Exercise instructions:
Copy out the data that follows, replacing "phylum" with "division" everywhere it appears and leaving everything else the same.

Records:
────

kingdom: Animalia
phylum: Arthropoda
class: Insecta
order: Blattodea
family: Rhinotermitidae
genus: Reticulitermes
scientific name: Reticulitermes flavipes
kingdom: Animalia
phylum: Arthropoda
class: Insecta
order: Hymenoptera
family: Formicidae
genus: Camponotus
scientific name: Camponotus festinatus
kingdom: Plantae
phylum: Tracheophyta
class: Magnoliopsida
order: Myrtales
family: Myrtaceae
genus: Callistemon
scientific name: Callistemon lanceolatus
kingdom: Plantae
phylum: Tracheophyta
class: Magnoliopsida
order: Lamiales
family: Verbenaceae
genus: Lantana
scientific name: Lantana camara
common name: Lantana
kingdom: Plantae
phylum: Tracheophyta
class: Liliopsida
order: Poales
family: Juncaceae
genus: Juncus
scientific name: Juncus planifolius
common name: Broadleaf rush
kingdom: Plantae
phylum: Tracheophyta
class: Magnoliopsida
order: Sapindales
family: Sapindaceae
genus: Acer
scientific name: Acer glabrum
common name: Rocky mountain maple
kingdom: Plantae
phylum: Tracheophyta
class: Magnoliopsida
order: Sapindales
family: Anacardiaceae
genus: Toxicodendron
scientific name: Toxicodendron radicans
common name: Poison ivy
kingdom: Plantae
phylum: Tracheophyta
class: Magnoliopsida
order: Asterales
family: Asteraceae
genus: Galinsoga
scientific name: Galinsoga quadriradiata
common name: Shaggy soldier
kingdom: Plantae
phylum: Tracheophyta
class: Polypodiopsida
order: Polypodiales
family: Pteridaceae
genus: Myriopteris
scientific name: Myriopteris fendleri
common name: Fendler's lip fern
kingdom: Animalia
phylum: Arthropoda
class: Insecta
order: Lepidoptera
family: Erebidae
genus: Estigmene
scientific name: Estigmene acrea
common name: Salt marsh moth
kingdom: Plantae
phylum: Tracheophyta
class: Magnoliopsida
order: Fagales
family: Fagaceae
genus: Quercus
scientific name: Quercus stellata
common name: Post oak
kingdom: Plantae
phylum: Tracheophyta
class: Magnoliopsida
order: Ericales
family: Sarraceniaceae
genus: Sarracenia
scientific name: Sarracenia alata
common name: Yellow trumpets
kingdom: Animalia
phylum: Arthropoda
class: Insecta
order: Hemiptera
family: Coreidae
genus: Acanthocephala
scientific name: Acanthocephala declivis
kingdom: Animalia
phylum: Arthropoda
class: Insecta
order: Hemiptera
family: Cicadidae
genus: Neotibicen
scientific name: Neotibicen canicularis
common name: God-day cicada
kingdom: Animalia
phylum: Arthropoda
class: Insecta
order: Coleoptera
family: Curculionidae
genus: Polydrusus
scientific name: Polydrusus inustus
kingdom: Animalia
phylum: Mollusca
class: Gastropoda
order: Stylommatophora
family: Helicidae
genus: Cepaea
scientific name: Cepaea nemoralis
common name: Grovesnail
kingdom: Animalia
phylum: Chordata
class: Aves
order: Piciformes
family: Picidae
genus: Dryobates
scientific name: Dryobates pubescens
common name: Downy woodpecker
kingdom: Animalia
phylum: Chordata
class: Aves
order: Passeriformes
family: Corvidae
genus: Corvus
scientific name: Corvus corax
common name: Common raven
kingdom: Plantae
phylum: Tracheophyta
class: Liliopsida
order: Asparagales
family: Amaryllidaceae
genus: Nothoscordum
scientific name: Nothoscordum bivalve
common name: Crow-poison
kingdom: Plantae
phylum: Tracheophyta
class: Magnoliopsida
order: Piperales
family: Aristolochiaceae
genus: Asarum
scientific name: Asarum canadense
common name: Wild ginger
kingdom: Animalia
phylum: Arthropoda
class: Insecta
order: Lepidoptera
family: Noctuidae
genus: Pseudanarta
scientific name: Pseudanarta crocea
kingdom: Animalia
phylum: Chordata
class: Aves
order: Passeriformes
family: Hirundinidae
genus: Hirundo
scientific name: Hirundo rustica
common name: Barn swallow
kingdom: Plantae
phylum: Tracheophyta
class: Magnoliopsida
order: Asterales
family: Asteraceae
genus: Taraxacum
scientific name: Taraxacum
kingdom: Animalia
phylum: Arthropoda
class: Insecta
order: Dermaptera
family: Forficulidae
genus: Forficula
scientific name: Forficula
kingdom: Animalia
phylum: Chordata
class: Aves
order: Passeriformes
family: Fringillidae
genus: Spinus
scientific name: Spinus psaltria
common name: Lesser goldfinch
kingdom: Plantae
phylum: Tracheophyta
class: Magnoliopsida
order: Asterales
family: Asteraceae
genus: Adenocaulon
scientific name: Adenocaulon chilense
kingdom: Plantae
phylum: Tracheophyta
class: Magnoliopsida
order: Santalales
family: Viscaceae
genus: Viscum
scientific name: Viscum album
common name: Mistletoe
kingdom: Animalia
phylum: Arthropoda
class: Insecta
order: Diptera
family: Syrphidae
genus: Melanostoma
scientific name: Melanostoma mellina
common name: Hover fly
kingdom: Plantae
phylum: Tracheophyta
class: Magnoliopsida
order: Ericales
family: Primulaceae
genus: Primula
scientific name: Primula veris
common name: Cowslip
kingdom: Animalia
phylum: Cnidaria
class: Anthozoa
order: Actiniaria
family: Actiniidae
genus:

────

Full answer:
kingdom: Animalia
division: Arthropoda
class: Insecta
order: Blattodea
family: Rhinotermitidae
genus: Reticulitermes
scientific name: Reticulitermes flavipes
kingdom: Animalia
division: Arthropoda
class: Insecta
order: Hymenoptera
family: Formicidae
genus: Camponotus
scientific name: Camponotus festinatus
kingdom: Plantae
division: Tracheophyta
class: Magnoliopsida
order: Myrtales
family: Myrtaceae
genus: Callistemon
scientific name: Callistemon lanceolatus
kingdom: Plantae
division: Tracheophyta
class: Magnoliopsida
order: Lamiales
family: Verbenaceae
genus: Lantana
scientific name: Lantana camara
common name: Lantana
kingdom: Plantae
division: Tracheophyta
class: Liliopsida
order: Poales
family: Juncaceae
genus: Juncus
scientific name: Juncus planifolius
common name: Broadleaf rush
kingdom: Plantae
division: Tracheophyta
class: Magnoliopsida
order: Sapindales
family: Sapindaceae
genus: Acer
scientific name: Acer glabrum
common name: Rocky mountain maple
kingdom: Plantae
division: Tracheophyta
class: Magnoliopsida
order: Sapindales
family: Anacardiaceae
genus: Toxicodendron
scientific name: Toxicodendron radicans
common name: Poison ivy
kingdom: Plantae
division: Tracheophyta
class: Magnoliopsida
order: Asterales
family: Asteraceae
genus: Galinsoga
scientific name: Galinsoga quadriradiata
common name: Shaggy soldier
kingdom: Plantae
division: Tracheophyta
class: Polypodiopsida
order: Polypodiales
family: Pteridaceae
genus: Myriopteris
scientific name: Myriopteris fendleri
common name: Fendler's lip fern
kingdom: Animalia
division: Arthropoda
class: Insecta
order: Lepidoptera
family: Erebidae
genus: Estigmene
scientific name: Estigmene acrea
common name: Salt marsh moth
kingdom: Plantae
division: Tracheophyta
class: Magnoliopsida
order: Fagales
family: Fagaceae
genus: Quercus
scientific name: Quercus stellata
common name: Post oak
kingdom: Plantae
division: Tracheophyta
class: Magnoliopsida
order: Ericales
family: Sarraceniaceae
genus: Sarracenia
scientific name: Sarracenia alata
common name: Yellow trumpets
kingdom: Animalia
division: Arthropoda
class: Insecta
order: Hemiptera
family: Coreidae
genus: Acanthocephala
scientific name: Acanthocephala declivis
kingdom: Animalia
division: Arthropoda
class: Insecta
order: Hemiptera
family: Cicadidae
genus: Neotibicen
scientific name: Neotibicen canicularis
common name: God-day cicada
kingdom: Animalia
division: Arthropoda
class: Insecta
order: Coleoptera
family: Curculionidae
genus: Polydrusus
scientific name: Polydrusus inustus
kingdom: Animalia
division: Mollusca
class: Gastropoda
order: Stylommatophora
family: Helicidae
genus: Cepaea
scientific name: Cepaea nemoralis
common name: Grovesnail
kingdom: Animalia
division: Chordata
class: Aves
order: Piciformes
family: Picidae
genus: Dryobates
scientific name: Dryobates pubescens
common name: Downy woodpecker
kingdom: Animalia
division: Chordata
class: Aves
order: Passeriformes
family: Corvidae
genus: Corvus
scientific name: Corvus corax
common name: Common raven
kingdom: Plantae
division: Tracheophyta
class: Liliopsida
order: Asparagales
family: Amaryllidaceae
genus: Nothoscordum
scientific name: Nothoscordum bivalve
common name: Crow-poison
kingdom: Plantae
division: Tracheophyta
class: Magnoliopsida
order: Piperales
family: Aristolochiaceae
genus: Asarum
scientific name: Asarum canadense
common name: Wild ginger
kingdom: Animalia
division: Arthropoda
class: Insecta
order: Lepidoptera
family: Noctuidae
genus: Pseudanarta
scientific name: Pseudanarta crocea
kingdom: Animalia
division: Chordata
class: Aves
order: Passeriformes
family: Hirundinidae
genus: Hirundo
scientific name: Hirundo rustica
common name: Barn swallow
kingdom: Plantae
division: Tracheophyta
class: Magnoliopsida
order: Asterales
family: Asteraceae
genus: Taraxacum
scientific name: Taraxacum
kingdom: Animalia
division: Arthropoda
class: Insecta
order: Dermaptera
family: Forficulidae
genus: Forficula
scientific name: Forficula
kingdom: Animalia
division: Chordata
class: Aves
order: Passeriformes
family: Fringillidae
genus: Spinus
scientific name: Spinus psaltria
common name: Lesser goldfinch
kingdom: Plantae
division: Tracheophyta
class: Magnoliopsida
order: Asterales
family: Asteraceae
genus: Adenocaulon
scientific name: Adenocaulon chilense
kingdom: Plantae
division: Tracheophyta
class: Magnoliopsida
order: Santalales
family: Viscaceae
genus: Viscum
scientific name: Viscum album
common name: Mistletoe
kingdom: Animalia
division: Arthropoda
class: Insecta
order: Diptera
family: Syrphidae
genus: Melanostoma
scientific name: Melanostoma mellina
common name: Hover fly
kingdom: Plantae
division: Tracheophyta
class: Magnoliopsida
order: Ericales
family: Primulaceae
genus: Primula
scientific name: Primula veris
common name: Cowslip
kingdom: Animalia
division: Cnidaria
class: Anthozoa
order: Actiniaria
family: Actiniidae
genus:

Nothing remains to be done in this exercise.